The Stafjord Structural Imaging The Stafjord Field is believed to be where the worlds first 3D-4C seabed seismic survey has been carried out in 1996-1997. The oil field, discovered in 1974, is a large oil and gas field situated in the Norwegian sector of the North Sea and operated by the Norwegian company, Statoil. Within the Tampen Spur area, it spans the BritishNorwegian border in the Viking Graben and covers about 400 square kilometres and lies in approximately 150 metres water depth. The reservoir units are Jurassic sandstones of the Brent Group, Dunlin Group and Stafjord formation.
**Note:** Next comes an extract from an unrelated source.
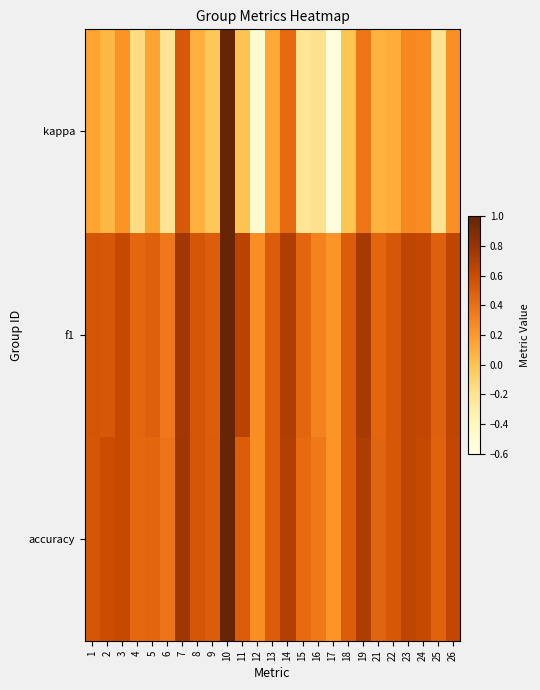

At how many categories does at least one series exceed 0?

25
Stafjord oil field has had a record of peak crude production of about 700,000 barrels of oil per day, one of the highest in Europe. 1. The imaging challenges: One of the main objectives of the 2002 survey was to improve structural imaging of a complex structure using P-waves. The East area of Stafjord field had a complex P-wave imaging problem and so acquiring multicomponent seismic data to provide a better structural imaging was a suggested way to go. Part of the objectives was to improve lithology/fluid classification by combining P-wave data and PS wave converted data. With previous data processing and analysis, the conventional seismic data over Stafjord field were


degraded by multiples[6]. In other words, improving the seismic imaging of structurally complex East flank became the main objective of the acquisition survey as the quality of the processed conventional seismic images was affected by gas in the overburden and multiples in the lower reservoir zones.
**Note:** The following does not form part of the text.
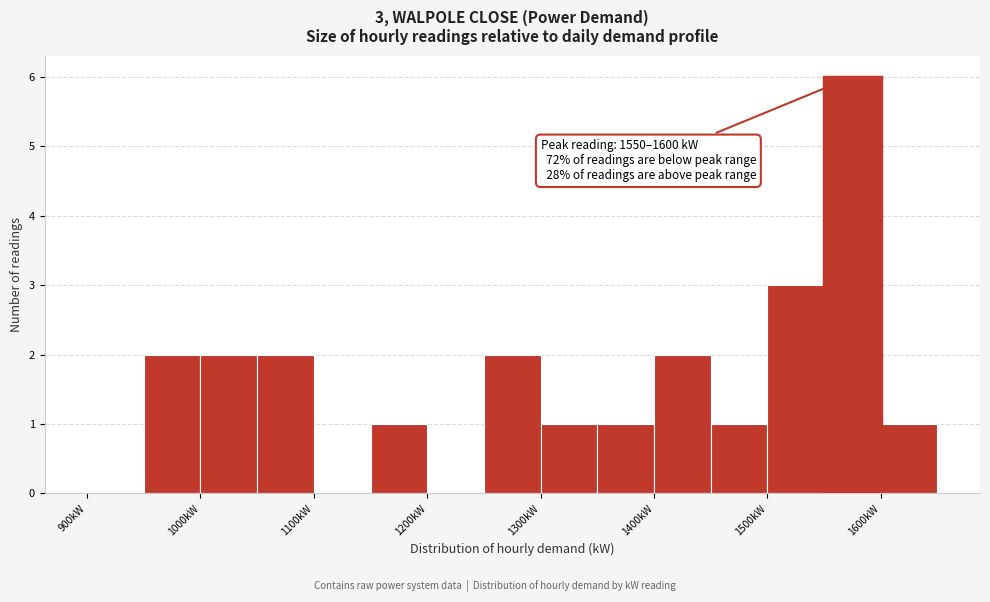

Over which range of the x-axis is the bar tallest?

1550 to 1600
Figure 1.4 — Stafjord field example.

The bottom image of Figure 1.3 shows seabed seismic image of the Stafjord field of 2002 survey with improved definition of the East flank structure compared to the conventional 3D marine seismic image of 1997. 2. Acquisition summary and results: The 1997 Stafjord 3D-4C OBC survey covered approximately 10 kilometres for the receiver array, with two 5 kilometres cables on the seabed and separated by 300 metres with a receiver group distance of 25 metres. It was a swath method with the source lines separated by 100 metres, and laid out parallel with the receiver lines. It is important to note that after the 1997 success of the 3D seabed seismic survey, a much bigger 3D seabed seismic survey was carried out in 2002, making Stafjord field a good reference point


for a seabed seismic acquisition technique. It was about 120 square kilometres survey which, in addition, covered the remaining part of the East flank. The key acquisition parameters for the 3D OBC survey of 2002 are as follows: a. Receiver Line spacing: 300m b. Receiver Line length: 6000m c. Receiver Station spacing: 25m d. Source Line length: 3000m e. Max. Source line offset: 1200m f. Source Interval: 25m (flip flop) Reports have it that since the 2002 3D seabed survey, at least eight wells had been successfully drilled for which the seabed seismic technique was actively used for well planning.
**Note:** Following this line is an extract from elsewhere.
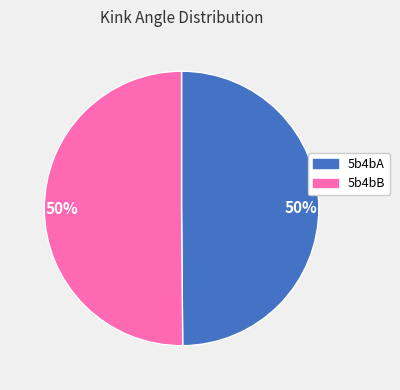

To the nearest percent, what is the average slice percentage?

50%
Chapter 1 Exercises 1. Which of the following factors can affect data quality of seabed survey? a. Sensor design and seafloor conditions b. Shallow water depth or high Gamma ratio c. Sensor design is not important d. A and B 2. Vp/Vs ratio, when plotted against depth approximately resembles that of a a. A decaying exponential b. A straight line which turns to a decaying exponential after a certain time c. A circle d. None of the above 3. Which type of seismic wave hardly passes through fluids? a. Body wave b. P-wave c. S-wave d. Surface-wave 4. A reflector is defined by an upper medium having a velocity of 2000m/s and density of 2g/cc and a lower medium having a velocity of 2500m/s and density of 2.2g/cc. What is the reflectivity? 5. A seismic event emits both S waves and P waves which travel at different speeds through the Earth. The P wave travels at 9000 m/sec and the S wave travels at 5000 m/s. If P waves are received at a seismic station ST10 a minute before an S wave arrives, how far is it to the event centre?